▸ **SELECTED EXTRACT**:
=== Section Start ===

The centrepiece of Michael Coleman's 99 Books + at the Cross Gallery is the title project. There are, besides, a group of 12 colour drawings included in the show, though it is hard to figure out why. They don't add anything to the books, which is no particular harm, but they may just detract from them, which would be a shame, because otherwise the show is an exuberant, inventive pleasure and is beautifully presented.
Each book is unique, although there are consistent elements, including a concertina format. The unique aspect is that, between its red covers, each volume unfolds into a continuous watercolour. On the reverse is printed a sequence of line drawings exploring the interior and exterior of a house in Salzburg - Grodig 1 - where, a note with the exhibition informs us, Coleman is a regular guest. The bold red binding, with a white V on one board, is apparently derived from the shutters on Grodig 1. The whole project was put together in Austria, at the Traklhaus Print Studio, where the artist has also worked previously.
The printed drawings have a tentative, informal quality, consolidating a recent, representational trend in Coleman's work. There are even a couple of self-portraits incorporated in the interiors. The watercolours, on the other hand, are abstract and gestural and very free. Some generate ambient colour-worlds, others depend on dot and linear patterns, but practically all of them are buoyantly good-humoured, delighting in the opportunities presented by the format.
One could generalise and say that Coleman is an artist who usually works within, and responds well to, given strictures. But he also likes pushing at the limits, to the point where the whole framework is threatened with disintegration. Here, the two kinds of pleasurable space he evokes - the domestic spaces of the representational images and the imaginative space of the watercolours - complement one another and coexist in a state of happy equilibrium. The presentation is unorthodox and captures the spirit of the whole enterprise.
There are enough younger painters working in a realist vein in Ireland to make them something of an unaffiliated, informal grouping. Patrick Redmond, showing at the Molesworth Gallery, is one of them. He works on a small scale and mostly depicts workaday things, including such pop consumer items as Pepsi cans and confectionery, in a photographic manner. That is, his painterly technique deliberately emulates photographic effects, including shallow depth of field. Nobody has painted confectionery as well as Wayne Thiebaud, but Redmond evidently has something different in mind.
What he has in mind are a series of visual-verbal puns, titling the stacked ingredients for a fry Full Irish, or a crumpled ball of paper Bad Idea. This may well go down a treat with some people, but by going in this direction he is selling himself short. It's like making paintings with an inbuilt redundancy, short-circuiting each image. He's on more promising, ambiguous ground with the rumpled, taped Package, and some other pieces. He clearly has ability and instinct, but also a tendency to curb them.

=== Section End ===

▸ **SOURCE INFORMATION**:
=== Section Start ===

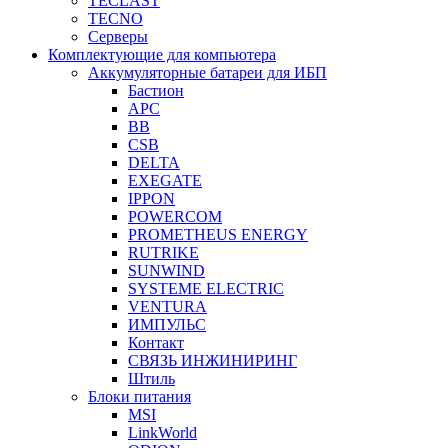
TECLAST
TECNO
Серверы
Комплектующие для компьютера
Аккумуляторные батареи для ИБП
Бастион
APC
BB
CSB
DELTA
EXEGATE
IPPON
POWERCOM
PROMETHEUS ENERGY
RUTRIKE
SUNWIND
SYSTEME ELECTRIC
VENTURA
ИМПУЛЬС
Контакт
СВЯЗЬ ИНЖИНИРИНГ
Штиль
Блоки питания
MSI
LinkWorld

=== Section End ===

▸ **STUDY QUESTIONS**:
(1) In the exhibition review, where was the 99 Books project put together?
(2) Please rewrite the paragraph of the exhibition review that begins "Each book is unique" as a short list, keeping its main facts.

▸ **ANSWERS TO THE TASKS**:
(1) At the Traklhaus Print Studio in Austria.

(2)
- Each book is unique, but all share consistent elements, including a concertina format.
- Between red covers, each volume unfolds into a continuous watercolour.
- The reverse carries printed line drawings of the interior and exterior of Grodig 1, a house in Salzburg where Coleman is a regular guest.
- The red binding, with a white V on one board, apparently derives from the house's shutters.
- The project was put together at the Traklhaus Print Studio in Austria, where Coleman has worked before.